Eventstream

Eventstream is the central object in hopscotch-analytics. It wraps your event data and exposes all widgets and data processors as methods.

Throughout this documentation, es refers to an Eventstream instance. All code examples assume you have created one as shown below.

Creating an Eventstream

By default, Eventstream expects columns named user_id, event, and timestamp. If your data uses different column names, pass a schema.

import pandas as pd
from hopscotch import Eventstream

df = pd.read_csv("events.csv")
es = Eventstream(df)

You can also pass a CSV path directly:

es = Eventstream("events.csv")

Expected data format

Each row in your DataFrame represents a single event. At minimum, you need a path identifier column, an event name column, and a timestamp column.

user_ideventtimestamp
user_1page_view2024-01-01 10:00:00
user_1add_to_cart2024-01-01 10:02:00
user_1purchase2024-01-01 10:05:00

Parameters

ParameterTypeDefaultDescription
dfDataFrame | strrequiredEvent data as a pandas DataFrame or a path to a CSV file.
schemadict | NoneNoneSchema configuration. See below.
prepareboolTrueWhen True, parses timestamps, casts categoricals, and sorts rows. Set to False if your DataFrame is already prepared.

Schema

The schema tells hopscotch which columns in your DataFrame correspond to paths, events, timestamps, and segments. Pass it as a dict to the schema parameter.
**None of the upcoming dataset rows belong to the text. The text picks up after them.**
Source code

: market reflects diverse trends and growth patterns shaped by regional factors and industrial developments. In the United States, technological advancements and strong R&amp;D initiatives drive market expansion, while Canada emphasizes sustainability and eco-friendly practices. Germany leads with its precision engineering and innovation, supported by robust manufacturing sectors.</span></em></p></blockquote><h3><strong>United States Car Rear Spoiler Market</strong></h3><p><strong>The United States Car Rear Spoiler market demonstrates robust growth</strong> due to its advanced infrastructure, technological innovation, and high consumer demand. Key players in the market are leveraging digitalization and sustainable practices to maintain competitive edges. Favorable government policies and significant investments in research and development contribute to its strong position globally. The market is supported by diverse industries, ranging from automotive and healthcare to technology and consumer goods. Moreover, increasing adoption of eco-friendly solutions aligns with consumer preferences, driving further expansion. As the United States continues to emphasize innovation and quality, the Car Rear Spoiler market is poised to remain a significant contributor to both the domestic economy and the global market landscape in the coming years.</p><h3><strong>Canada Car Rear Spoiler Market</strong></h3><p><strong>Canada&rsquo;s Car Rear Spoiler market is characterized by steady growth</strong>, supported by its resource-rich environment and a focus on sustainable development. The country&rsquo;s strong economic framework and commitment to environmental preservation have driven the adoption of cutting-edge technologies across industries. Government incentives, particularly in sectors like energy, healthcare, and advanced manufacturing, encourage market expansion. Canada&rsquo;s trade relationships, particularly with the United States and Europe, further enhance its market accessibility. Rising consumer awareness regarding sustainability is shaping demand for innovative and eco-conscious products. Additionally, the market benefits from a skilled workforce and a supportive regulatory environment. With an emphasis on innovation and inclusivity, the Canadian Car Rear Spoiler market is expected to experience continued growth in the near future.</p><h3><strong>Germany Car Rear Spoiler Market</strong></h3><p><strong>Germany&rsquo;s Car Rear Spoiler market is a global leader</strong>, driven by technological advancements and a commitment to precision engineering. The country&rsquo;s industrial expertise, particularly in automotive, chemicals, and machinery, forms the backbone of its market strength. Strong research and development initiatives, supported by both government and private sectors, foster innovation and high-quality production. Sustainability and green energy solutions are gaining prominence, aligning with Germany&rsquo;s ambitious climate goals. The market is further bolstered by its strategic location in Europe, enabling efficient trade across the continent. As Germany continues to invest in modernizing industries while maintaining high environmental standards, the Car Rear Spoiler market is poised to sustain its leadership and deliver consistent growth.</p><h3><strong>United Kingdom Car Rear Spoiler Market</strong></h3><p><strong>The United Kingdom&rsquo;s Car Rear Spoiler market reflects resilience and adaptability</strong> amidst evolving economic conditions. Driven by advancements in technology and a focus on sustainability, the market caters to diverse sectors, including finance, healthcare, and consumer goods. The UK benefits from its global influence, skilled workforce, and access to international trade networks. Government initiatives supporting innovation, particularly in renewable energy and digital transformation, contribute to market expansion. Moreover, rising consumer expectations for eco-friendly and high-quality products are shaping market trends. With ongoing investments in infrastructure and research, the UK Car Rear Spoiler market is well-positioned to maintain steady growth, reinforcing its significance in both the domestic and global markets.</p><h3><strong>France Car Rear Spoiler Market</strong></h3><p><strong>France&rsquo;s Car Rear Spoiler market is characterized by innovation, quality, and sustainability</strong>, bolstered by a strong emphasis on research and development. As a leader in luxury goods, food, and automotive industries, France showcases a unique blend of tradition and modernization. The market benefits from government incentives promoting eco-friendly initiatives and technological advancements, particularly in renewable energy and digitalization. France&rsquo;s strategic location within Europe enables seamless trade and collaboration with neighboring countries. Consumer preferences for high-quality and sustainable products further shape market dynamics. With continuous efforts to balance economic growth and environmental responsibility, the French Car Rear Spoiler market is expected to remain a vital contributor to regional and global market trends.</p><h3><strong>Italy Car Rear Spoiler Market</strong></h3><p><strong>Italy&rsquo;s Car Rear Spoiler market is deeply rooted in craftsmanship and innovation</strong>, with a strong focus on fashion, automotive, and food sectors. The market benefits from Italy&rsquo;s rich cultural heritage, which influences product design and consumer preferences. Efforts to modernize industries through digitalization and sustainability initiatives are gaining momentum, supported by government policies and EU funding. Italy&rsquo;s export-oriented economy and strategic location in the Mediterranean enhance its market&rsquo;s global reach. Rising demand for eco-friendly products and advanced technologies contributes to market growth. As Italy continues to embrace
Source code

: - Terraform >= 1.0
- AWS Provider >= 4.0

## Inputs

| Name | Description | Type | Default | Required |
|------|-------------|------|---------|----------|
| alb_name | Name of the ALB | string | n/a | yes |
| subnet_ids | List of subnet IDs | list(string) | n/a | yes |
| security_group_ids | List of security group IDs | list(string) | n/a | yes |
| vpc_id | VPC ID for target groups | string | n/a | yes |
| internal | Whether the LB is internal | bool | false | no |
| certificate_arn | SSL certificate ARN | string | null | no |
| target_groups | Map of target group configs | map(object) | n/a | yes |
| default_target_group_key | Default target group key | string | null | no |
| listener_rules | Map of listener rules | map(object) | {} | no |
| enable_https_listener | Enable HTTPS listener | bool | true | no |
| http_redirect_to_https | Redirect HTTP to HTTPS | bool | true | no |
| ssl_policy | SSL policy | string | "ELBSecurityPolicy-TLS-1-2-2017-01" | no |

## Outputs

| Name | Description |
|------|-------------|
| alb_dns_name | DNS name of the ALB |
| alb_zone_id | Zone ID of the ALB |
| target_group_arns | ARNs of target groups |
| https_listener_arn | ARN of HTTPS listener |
es = Eventstream(df, schema={
    "path_cols": ["user_id"],
    "event_cols": ["event"],
    "timestamp": "timestamp",
    "segment_cols": ["country", "plan"],
})
FieldDefaultDescription
path_cols["user_id"]Columns that identify a path. The first column is the primary path ID.
event_cols["event"]Columns that contain event names. The first column is the primary event column.
timestamp"timestamp"The timestamp column.
segment_cols[]Columns treated as segment dimensions, available in widgets and metrics.
custom_cols[]Extra columns to carry through without special treatment.

Sample dataset

hopscotch-analytics ships with a synthetic e-commerce dataset you can use to try the library without your own data. It contains six months of user sessions on a consumer electronics store, with several embedded behavioral patterns designed to showcase the analysis tools.

from hopscotch.datasets.ecom import load_ecom
from hopscotch import Eventstream

df = load_ecom()
es = Eventstream(df, schema={
    "path_cols": ["user_id", "session_id"],
    "segment_cols": [
        "platform",
        "acquisition_channel",
        "user_cohort",
        "user_age_segment",
    ],
})